Sunday, March 14, 2010

Economic Business Cycle - Winter

I hope you remembered to spring forward your clocks. This is the last of 4 newsletters correlating the economic business cycle to winter. The previous newsletters discussed when the economy is: stabilizing known as spring, growing knows as summer, and stalling known as fall. This newletter covers when the economy is shrinking known as winter. At the end are some winter facts for your enjoyment.

When the economy is shrinking it is called a recession or depression. Some experts claimed a few years ago that the Federal Reserve was so powerful that this part of the economic business cycle could be avoided such that a recession or depression would never happen again. We have seen that these expers are wrong. A typical business cycle lasts between 5 - 8 years.

So what causes the economy to shrink? The Federal Reserve to achieve a 3% growth rate and consumers. Above a 3% rate, inflation is the concern and they put the brakes on the economy through monetary policy. You read about the Federal Reserve attempting to achieve a soft landing. A high inflation rate is very detrimental to us, remember the late 1970's and early 1980's, having a 20% interest rate is an ugly thing.

Us consumers make spending decisions based on how we view the economy and the future. When economic uncertainty exists, consumers stop spending as much and save more, a normal reaction. While the Fed can control monetary policy, they certainly can not control how people think. So the change in how us consumers think causes the economy to slow even further. The Fed moves rate relatively slowly in an attempt to keep consumers spending at a normal rate. While the Federal Reserve is powerful, it is not nearly as powerful as 200 - 300 million consumers.

How do we invest in this economic winter? Since the economy is shrinking and interest rates are falling, a few options exist. We want to avoid the stock market since stock price grow as the economy grows and shrink as the economy shrinks so the stock market is going to go down. We want to own money market funds for a low risk investor and take advantage of the higher interest rates and long term bonds for higher risk investors. Long term bonds that do not pay a coupon can yield a risk taking investor a good return.

What is the bottom line of these 4 newsletters on weather? You need to understand economic business cycles, where the economy is within the cycle, and how to invest for the future. An investment strategy based upon what happened in the past yields very poor results.

Our economy is in a season of stability known as spring. This winter part of this economic business cycle will come and is a few years away. Relax, when it does come you know how to profit from it.

WINTER FACTS

The probability of a white Christmas in Vancouver, British Columbia, Canada is approximately the same as for Washington, DC: 13 percent.

Johannes Kepler published perhaps the first scientific reference to snow crystals in a short treatise entitled On the Six-Cornered Snowflake in 1611.

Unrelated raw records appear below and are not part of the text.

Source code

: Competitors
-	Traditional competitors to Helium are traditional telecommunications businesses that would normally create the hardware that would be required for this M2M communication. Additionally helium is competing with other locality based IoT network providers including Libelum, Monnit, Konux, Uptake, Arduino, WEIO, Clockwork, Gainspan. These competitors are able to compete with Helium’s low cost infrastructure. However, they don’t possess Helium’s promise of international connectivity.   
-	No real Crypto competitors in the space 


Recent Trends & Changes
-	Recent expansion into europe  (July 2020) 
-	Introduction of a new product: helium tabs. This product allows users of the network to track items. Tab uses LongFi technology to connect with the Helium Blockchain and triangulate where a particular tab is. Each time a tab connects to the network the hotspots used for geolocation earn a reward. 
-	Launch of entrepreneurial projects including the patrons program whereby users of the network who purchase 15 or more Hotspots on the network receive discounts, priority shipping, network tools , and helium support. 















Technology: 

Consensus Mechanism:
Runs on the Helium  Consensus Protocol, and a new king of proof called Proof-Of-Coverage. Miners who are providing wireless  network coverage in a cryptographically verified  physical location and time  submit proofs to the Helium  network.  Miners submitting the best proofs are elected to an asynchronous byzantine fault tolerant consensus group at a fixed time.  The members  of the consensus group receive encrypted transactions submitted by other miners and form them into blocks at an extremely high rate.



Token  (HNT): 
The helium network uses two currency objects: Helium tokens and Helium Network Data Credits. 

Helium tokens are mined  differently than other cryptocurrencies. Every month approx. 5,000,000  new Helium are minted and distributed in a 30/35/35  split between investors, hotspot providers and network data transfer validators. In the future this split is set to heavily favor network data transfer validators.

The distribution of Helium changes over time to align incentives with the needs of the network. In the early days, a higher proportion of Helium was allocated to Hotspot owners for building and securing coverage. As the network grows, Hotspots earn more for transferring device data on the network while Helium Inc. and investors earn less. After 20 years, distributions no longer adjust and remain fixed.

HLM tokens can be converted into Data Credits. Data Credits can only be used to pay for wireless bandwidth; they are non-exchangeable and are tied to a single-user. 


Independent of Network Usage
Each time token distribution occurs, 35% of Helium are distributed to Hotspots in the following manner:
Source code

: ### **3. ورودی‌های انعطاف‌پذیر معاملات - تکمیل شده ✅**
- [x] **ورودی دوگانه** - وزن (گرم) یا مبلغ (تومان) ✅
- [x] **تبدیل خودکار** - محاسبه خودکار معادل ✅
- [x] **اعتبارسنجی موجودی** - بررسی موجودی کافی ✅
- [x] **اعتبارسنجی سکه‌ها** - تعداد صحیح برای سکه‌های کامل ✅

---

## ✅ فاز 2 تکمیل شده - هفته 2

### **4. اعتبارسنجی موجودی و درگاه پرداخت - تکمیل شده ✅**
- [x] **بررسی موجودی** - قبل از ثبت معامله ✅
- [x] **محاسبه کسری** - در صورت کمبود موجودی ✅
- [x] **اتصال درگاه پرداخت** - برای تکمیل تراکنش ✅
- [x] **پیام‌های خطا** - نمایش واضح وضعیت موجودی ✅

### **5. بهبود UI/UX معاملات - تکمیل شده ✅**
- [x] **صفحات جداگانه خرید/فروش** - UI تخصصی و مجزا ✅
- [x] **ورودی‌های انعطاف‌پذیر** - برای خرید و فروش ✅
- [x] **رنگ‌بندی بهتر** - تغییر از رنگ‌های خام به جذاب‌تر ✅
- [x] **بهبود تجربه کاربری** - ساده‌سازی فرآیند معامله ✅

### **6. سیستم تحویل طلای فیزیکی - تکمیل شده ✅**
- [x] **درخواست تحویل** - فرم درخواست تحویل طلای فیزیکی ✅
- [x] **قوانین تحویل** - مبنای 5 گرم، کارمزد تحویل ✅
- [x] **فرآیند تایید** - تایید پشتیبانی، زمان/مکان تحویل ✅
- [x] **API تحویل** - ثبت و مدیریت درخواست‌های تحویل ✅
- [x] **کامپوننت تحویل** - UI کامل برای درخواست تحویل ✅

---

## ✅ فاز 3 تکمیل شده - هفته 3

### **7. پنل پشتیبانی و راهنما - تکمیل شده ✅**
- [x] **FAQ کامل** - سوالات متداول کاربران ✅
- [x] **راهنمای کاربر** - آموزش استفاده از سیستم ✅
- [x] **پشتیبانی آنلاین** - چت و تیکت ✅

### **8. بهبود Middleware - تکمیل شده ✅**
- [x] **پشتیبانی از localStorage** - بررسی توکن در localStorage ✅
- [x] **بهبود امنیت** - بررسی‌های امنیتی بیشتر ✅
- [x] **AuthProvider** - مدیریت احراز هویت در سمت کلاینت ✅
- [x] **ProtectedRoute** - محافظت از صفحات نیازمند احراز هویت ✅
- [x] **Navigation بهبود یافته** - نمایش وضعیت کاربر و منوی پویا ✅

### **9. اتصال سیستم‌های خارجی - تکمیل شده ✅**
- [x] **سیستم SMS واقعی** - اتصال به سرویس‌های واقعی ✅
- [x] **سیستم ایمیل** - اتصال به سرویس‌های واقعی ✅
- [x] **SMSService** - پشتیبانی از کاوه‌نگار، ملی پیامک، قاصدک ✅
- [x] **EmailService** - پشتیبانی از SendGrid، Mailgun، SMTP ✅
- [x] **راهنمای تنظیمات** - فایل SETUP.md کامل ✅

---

According to meteorologist Vincent Shaefer, an estimated half million ice crystals are required to cover a one square foot (929 square centimetres) area with snow to a depth of ten inches (25 cm).

Herds of caribou in Canada's north can generate their own weather. Ice fog will form around the herd on especially cold days from the moisture exhaled by the animals.

A large avalanche in North America might release 300,000 cubic yards (230,000 cubic metres) of snow. That's the equivalent of 20 American football fields filled 10 feet (3.05 m) deep with snow.

Snowflakes falling at the rate of 3.6 to 6.4 km/hr (2-4 mph) can take about one hour to fall to the ground.